◆ Data:
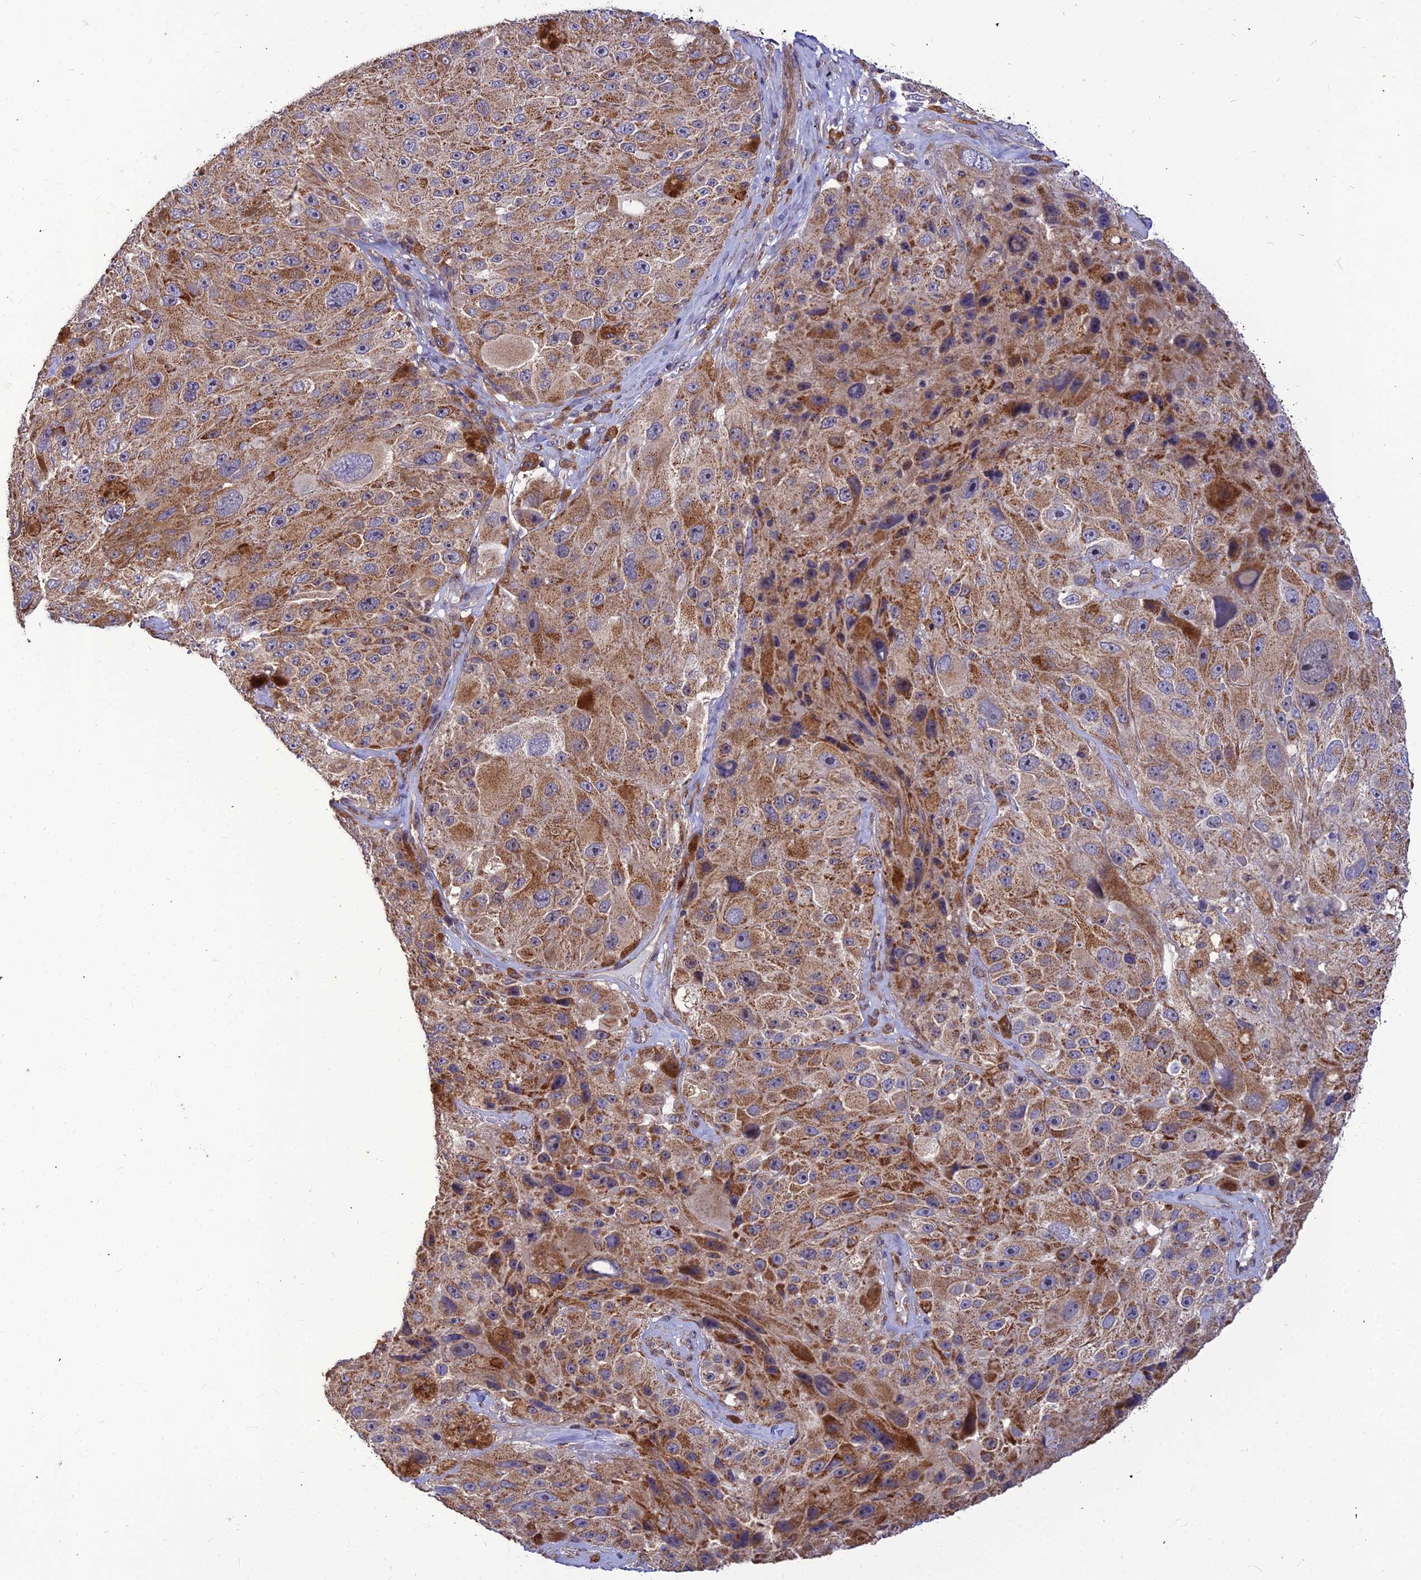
{"staining": {"intensity": "moderate", "quantity": ">75%", "location": "cytoplasmic/membranous"}, "tissue": "melanoma", "cell_type": "Tumor cells", "image_type": "cancer", "snomed": [{"axis": "morphology", "description": "Malignant melanoma, Metastatic site"}, {"axis": "topography", "description": "Lymph node"}], "caption": "A photomicrograph showing moderate cytoplasmic/membranous positivity in approximately >75% of tumor cells in melanoma, as visualized by brown immunohistochemical staining.", "gene": "LEKR1", "patient": {"sex": "male", "age": 62}}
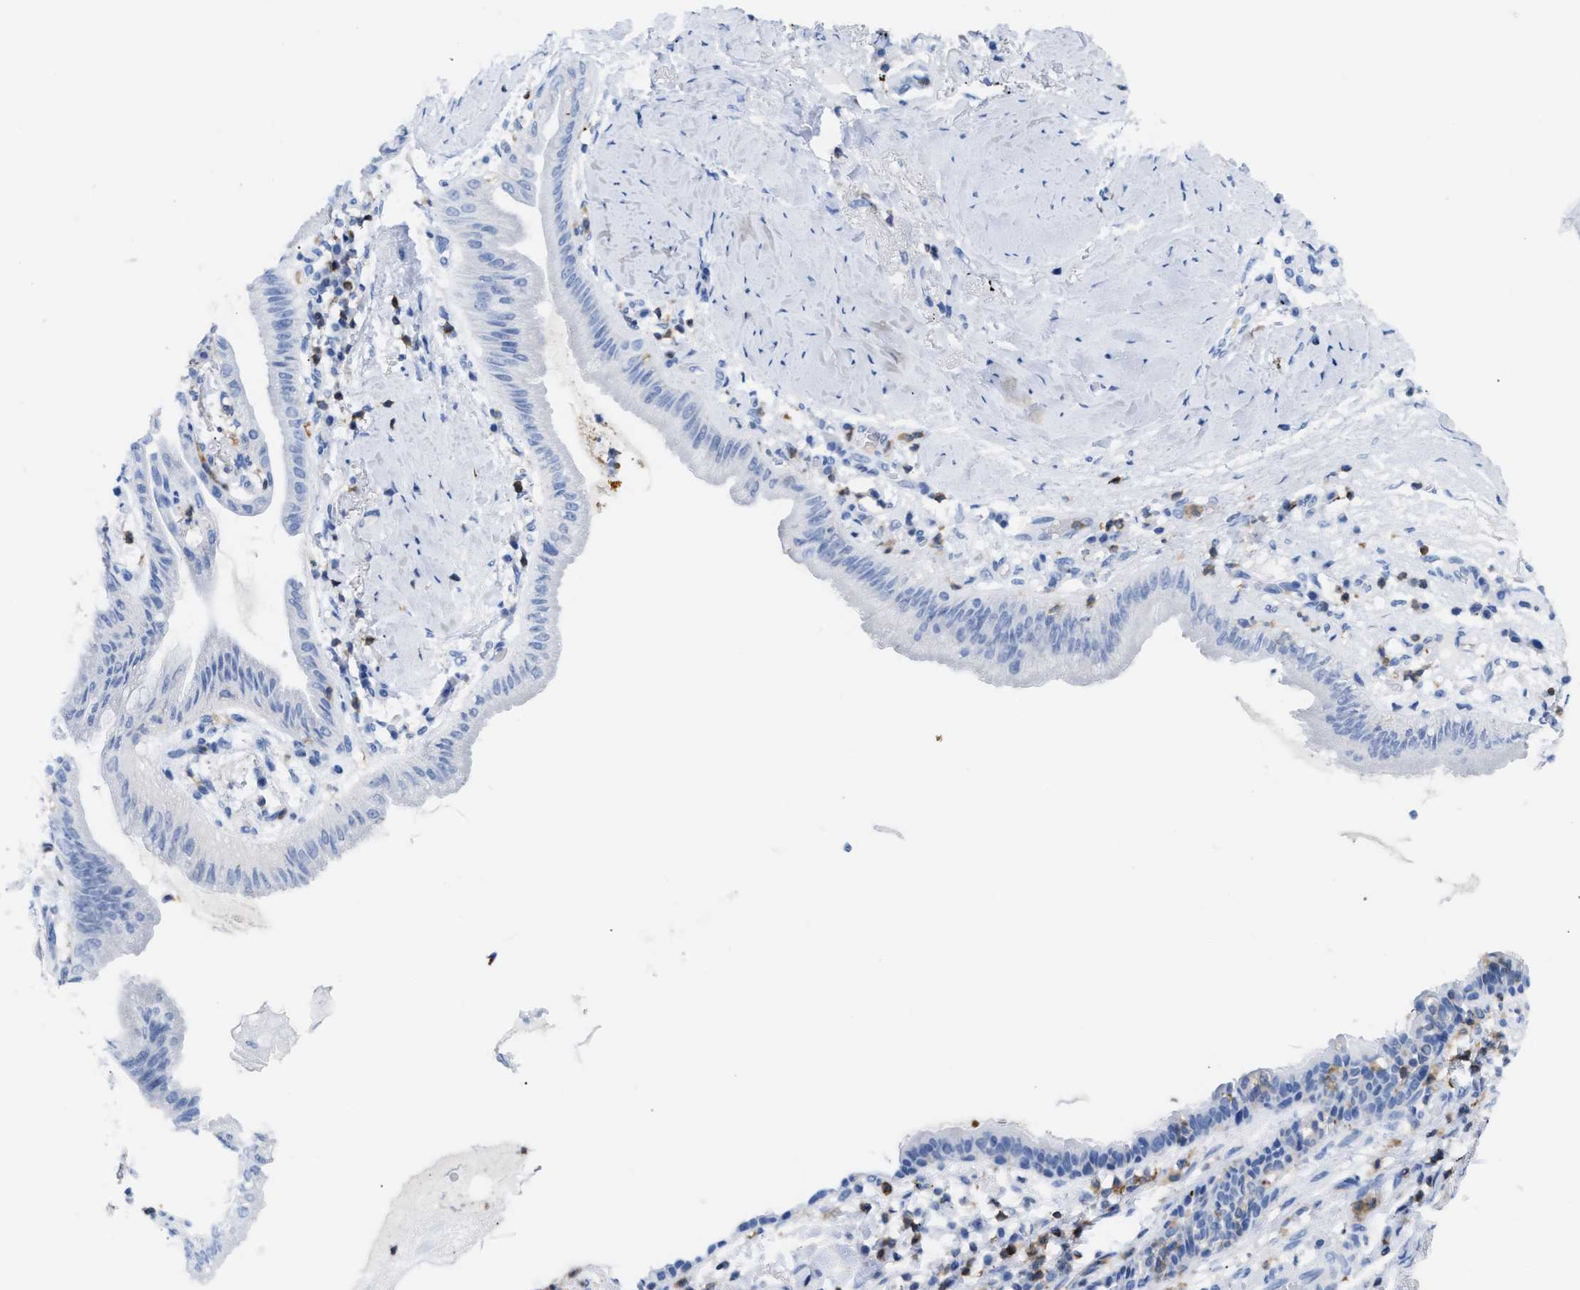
{"staining": {"intensity": "negative", "quantity": "none", "location": "none"}, "tissue": "lung cancer", "cell_type": "Tumor cells", "image_type": "cancer", "snomed": [{"axis": "morphology", "description": "Normal tissue, NOS"}, {"axis": "morphology", "description": "Adenocarcinoma, NOS"}, {"axis": "topography", "description": "Bronchus"}, {"axis": "topography", "description": "Lung"}], "caption": "Photomicrograph shows no protein staining in tumor cells of adenocarcinoma (lung) tissue. Brightfield microscopy of immunohistochemistry stained with DAB (brown) and hematoxylin (blue), captured at high magnification.", "gene": "LCP1", "patient": {"sex": "female", "age": 70}}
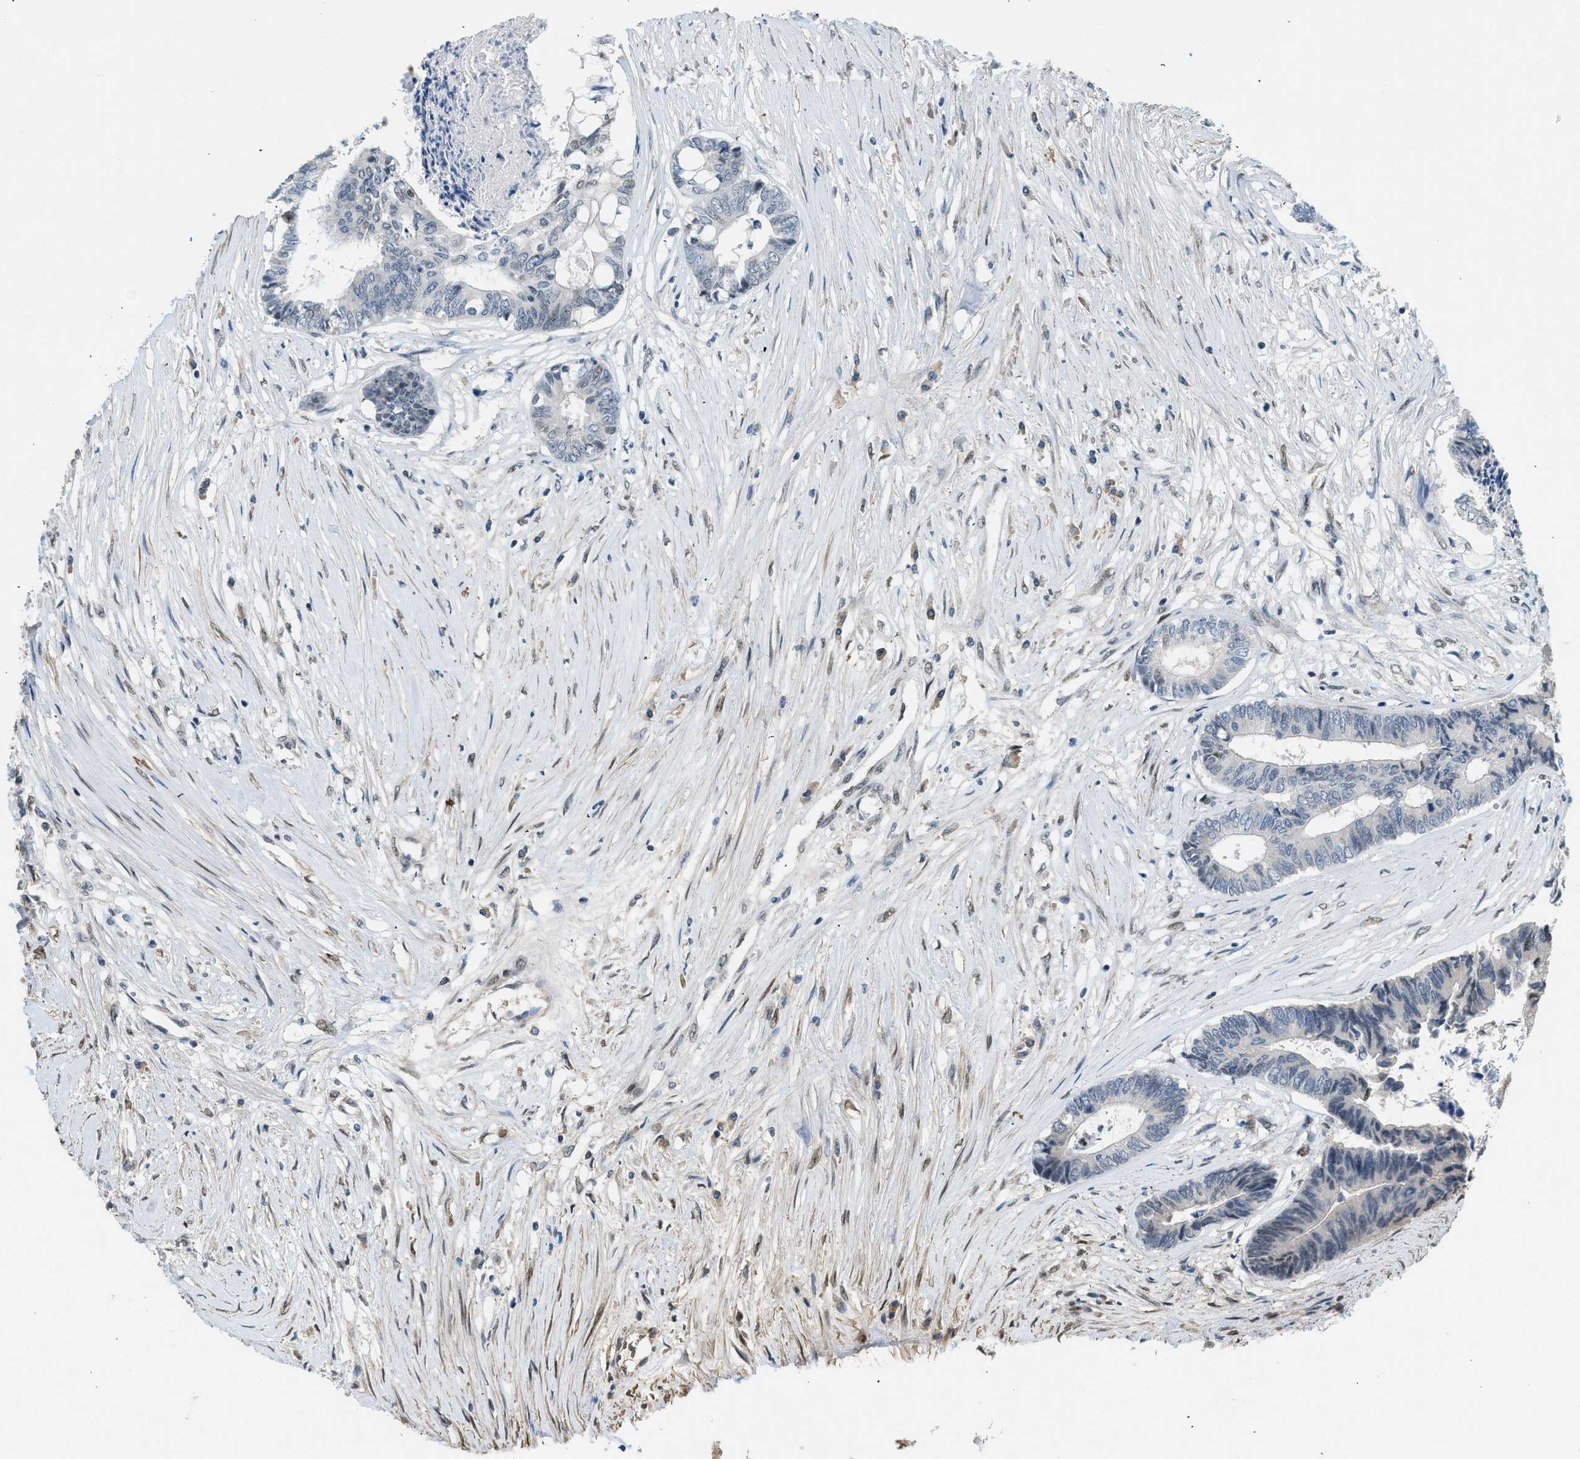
{"staining": {"intensity": "negative", "quantity": "none", "location": "none"}, "tissue": "colorectal cancer", "cell_type": "Tumor cells", "image_type": "cancer", "snomed": [{"axis": "morphology", "description": "Adenocarcinoma, NOS"}, {"axis": "topography", "description": "Rectum"}], "caption": "This is an IHC photomicrograph of colorectal adenocarcinoma. There is no expression in tumor cells.", "gene": "ZBTB20", "patient": {"sex": "male", "age": 63}}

◆ Your goal: Each line above should be returned exactly as written, apart from any pictures.

◆ Output for this exercise:
{"staining": {"intensity": "moderate", "quantity": ">75%", "location": "cytoplasmic/membranous"}, "tissue": "melanoma", "cell_type": "Tumor cells", "image_type": "cancer", "snomed": [{"axis": "morphology", "description": "Malignant melanoma, Metastatic site"}, {"axis": "topography", "description": "Lymph node"}], "caption": "A photomicrograph showing moderate cytoplasmic/membranous positivity in approximately >75% of tumor cells in melanoma, as visualized by brown immunohistochemical staining.", "gene": "LEKR1", "patient": {"sex": "male", "age": 62}}
{"staining": {"intensity": "negative", "quantity": "none", "location": "none"}, "tissue": "lung cancer", "cell_type": "Tumor cells", "image_type": "cancer", "snomed": [{"axis": "morphology", "description": "Normal tissue, NOS"}, {"axis": "morphology", "description": "Adenocarcinoma, NOS"}, {"axis": "topography", "description": "Bronchus"}, {"axis": "topography", "description": "Lung"}], "caption": "Photomicrograph shows no protein staining in tumor cells of adenocarcinoma (lung) tissue. Brightfield microscopy of immunohistochemistry stained with DAB (brown) and hematoxylin (blue), captured at high magnification.", "gene": "LCP1", "patient": {"sex": "female", "age": 70}}
{"staining": {"intensity": "negative", "quantity": "none", "location": "none"}, "tissue": "colorectal cancer", "cell_type": "Tumor cells", "image_type": "cancer", "snomed": [{"axis": "morphology", "description": "Adenocarcinoma, NOS"}, {"axis": "topography", "description": "Rectum"}], "caption": "This is an IHC photomicrograph of colorectal adenocarcinoma. There is no expression in tumor cells.", "gene": "ZBTB20", "patient": {"sex": "male", "age": 63}}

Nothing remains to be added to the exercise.